Take the following statement.
Googlebot processes each of the pages it crawls in order to compile a massive index of all the words it sees and their location on each page. In addition, we process information included in key content tags and attributes, such as Title tags and ALT attributes. Googlebot can process many, but not all, content types. For example, we cannot process the content of most Flash files or dynamic pages.
You can find this text in the google indexing FAQ site here. What I find compelling about this statement is that of the last line..
we cannot process the content of most Flash files or dynamic pages.
This raises an interesting question with regard to the future of search engines as we enter the web 3.0 era. As HTML has slowely reached the limits of what it can offer, we are starting to see the rise of new rich/smart client style applications based on technolgies such as silverlight, Flex and Flash.

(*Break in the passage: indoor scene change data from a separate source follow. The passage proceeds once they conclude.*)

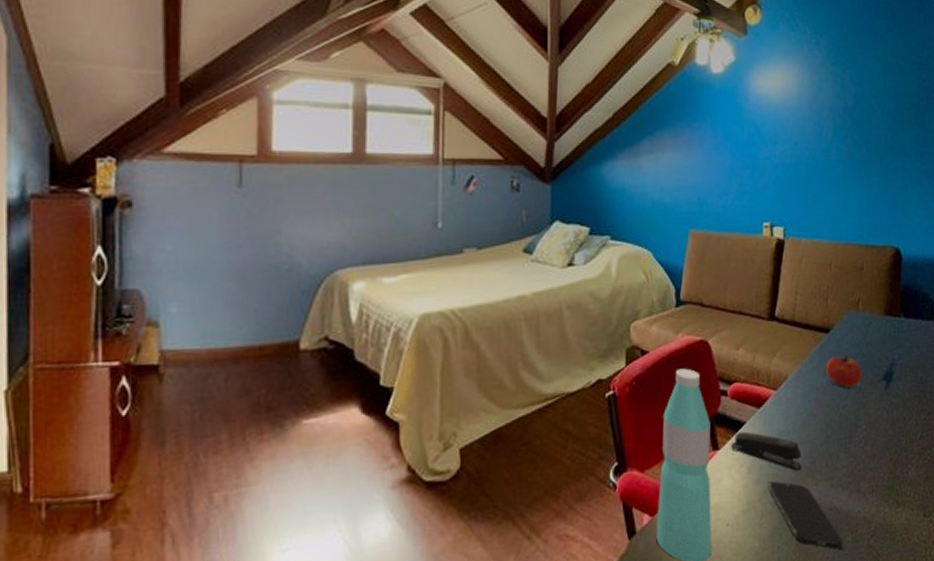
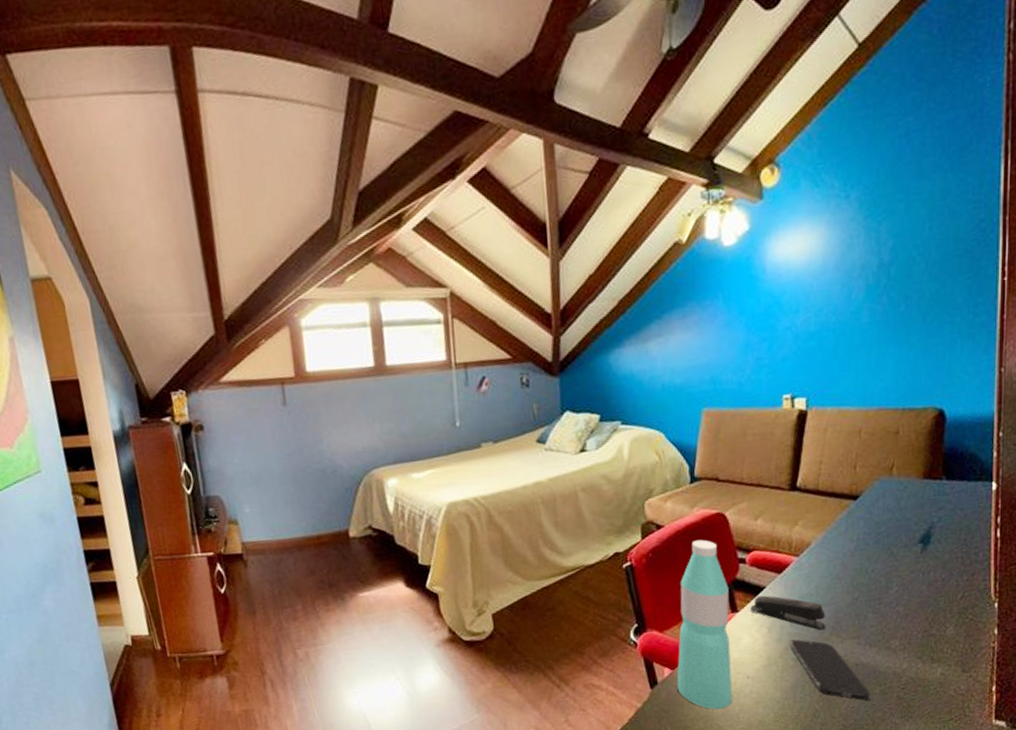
fruit: present [826,355,862,388] -> none [854,520,895,552]

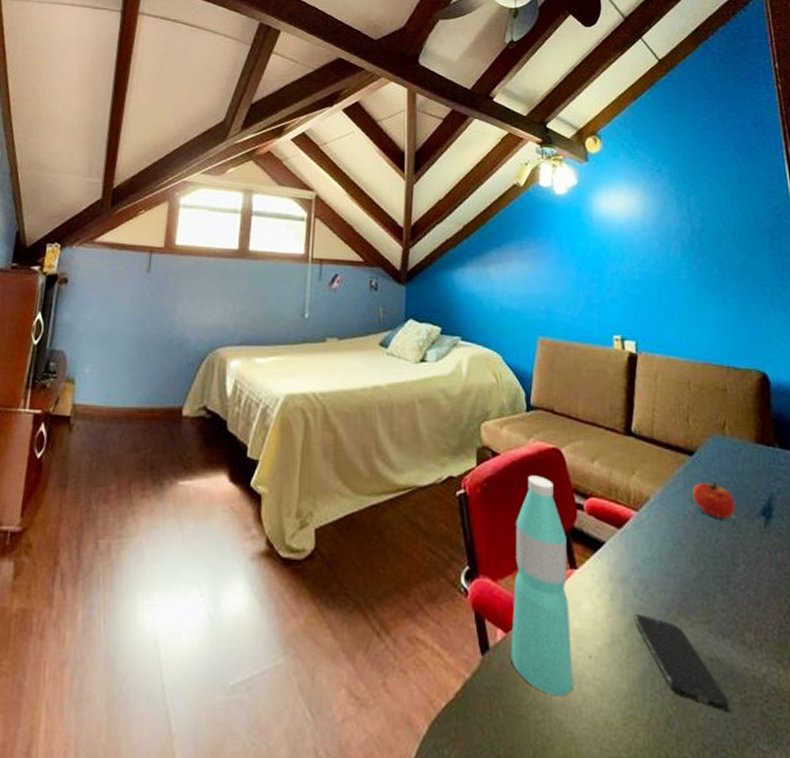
stapler: present [750,595,826,631] -> none [590,552,673,607]
fruit: none [854,520,895,552] -> present [692,482,736,518]

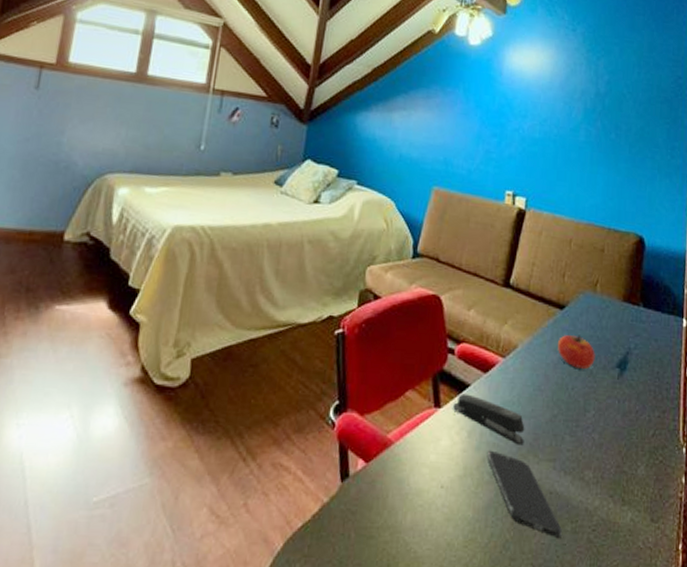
water bottle: present [510,475,573,697] -> none [368,319,435,521]
stapler: none [590,552,673,607] -> present [453,393,525,446]

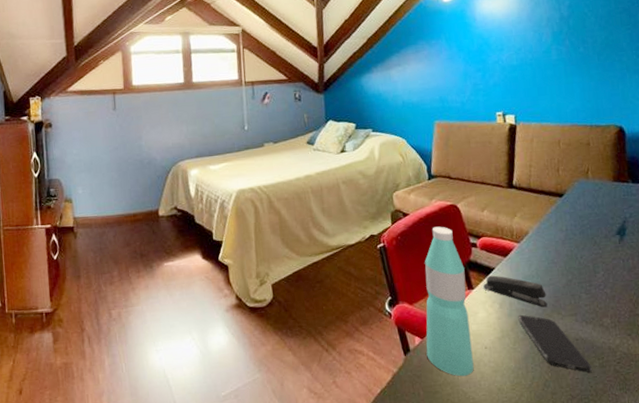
water bottle: none [368,319,435,521] -> present [425,226,474,377]
fruit: present [558,335,595,369] -> none [562,214,597,241]

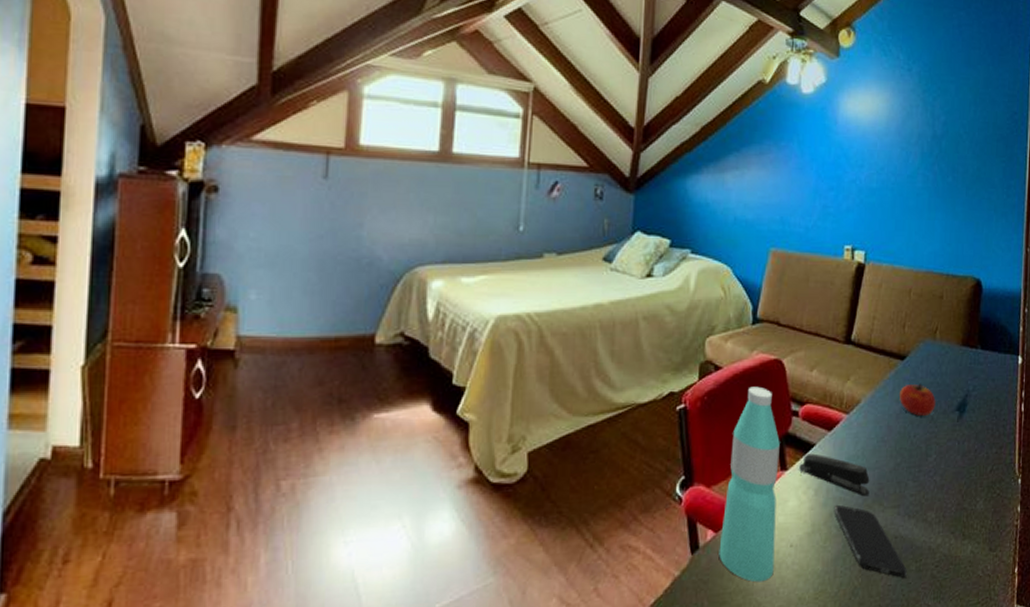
fruit: none [562,214,597,241] -> present [900,383,936,416]

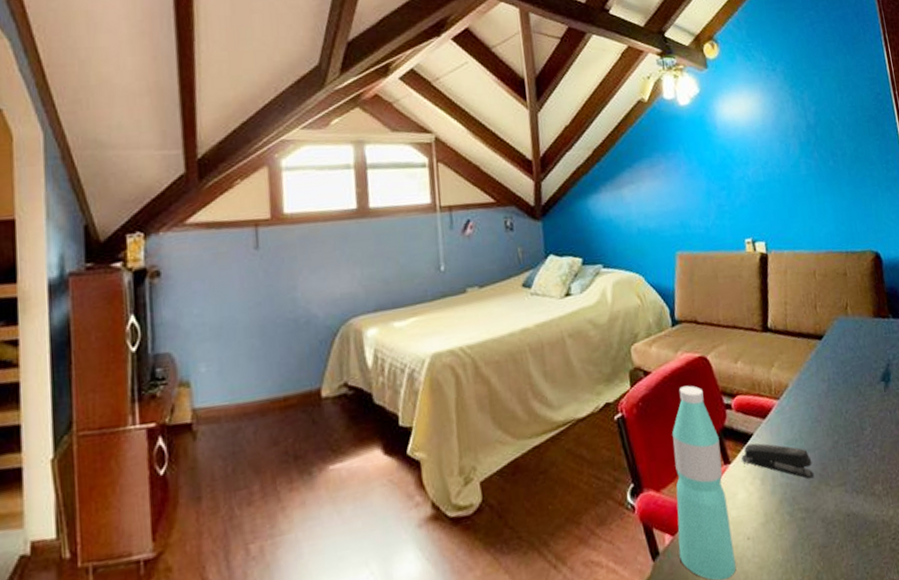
smartphone: present [834,504,907,578] -> none [782,490,867,556]
fruit: present [900,383,936,416] -> none [824,359,861,392]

Tim Berners-Lee has predicted that web 3.0 could possibly be based on vector graphics platforms. These technologies offer rich vector graphics with runtime libraires that are delivered direct to the desktop. With these runtimes comes the use of custom binary formats that allow code to be run within the browser and peform functions that standard HTML/Ajax apps would dream of.
So with the winds of change coming....how will search engines continue to perform effective indexing of site content when its delivered in custom binary formats?
- Will we see new standards defined that will be specifically used for the publication & management of site content for indexing?
- Will search engines implement new techniques for indexing binary files?
- Will our Web 3.0 apps always require HTML equivalents for supporting search providers?
I dont know the answers to these questions yet but I am looking forward to seeing how it pans out.